───── TEXT SHOWN
Brains of anxious women work harder

woman brains
Michigan State University psychologist Jason Moser believes anxious women’s brains have to work harder.

“My goal is to understand how we can make anxious people have happy, healthier, better functioning lives and it just so happens most of the patients who come to see me or come to participate in my research studies happen to be women. So I’m trying to understand women better in terms of how they relate to anxiety and health.”

In his study, published last month in the International Journal of Psychophysiology, Moser compared the brain activity of 70 male and 79 female university students. All participants were asked to identify the middle letter in a series of five letter groups on a computer screen. Afterward they filled out questionnaires about how much they worry.

The two groups of male and female college students reported the same amount of worry overall. The difference was really in how the anxious women’s brains worked versus the men’s brains overall.

The females who identified themselves as anxious people recorded higher than average brain activity particularly if they made mistakes while performing the task.
──────────
───── RECORDS PROVIDED
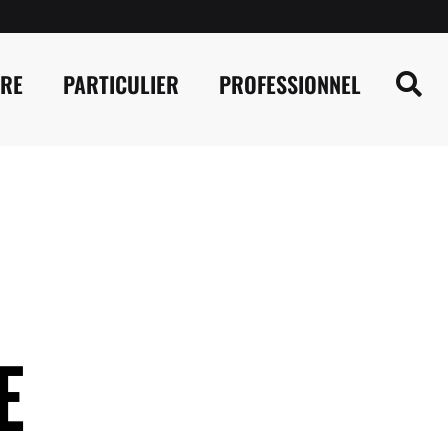
IRE
PARTICULIER
PROFESSIONNEL
E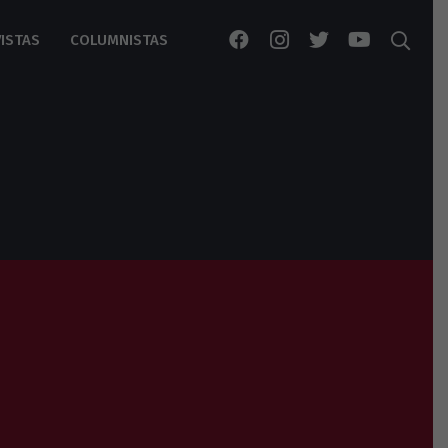
ISTAS
COLUMNISTAS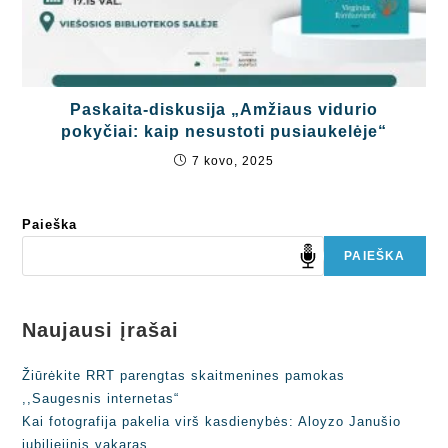
Paskaita-diskusija „Amžiaus vidurio
pokyčiai: kaip nesustoti pusiaukelėje“
7 kovo, 2025
Paieška
PAIEŠKA
Naujausi įrašai
Žiūrėkite RRT parengtas skaitmenines pamokas
,,Saugesnis internetas“
Kai fotografija pakelia virš kasdienybės: Aloyzo Janušio
jubiliejinis vakaras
──────────
# WHAT THIS TASK INVOLVES:
In the article on anxious women's brains, how many female university students did Moser's study include? The records come from a different source than the text.

# SOLVED PROBLEM:
79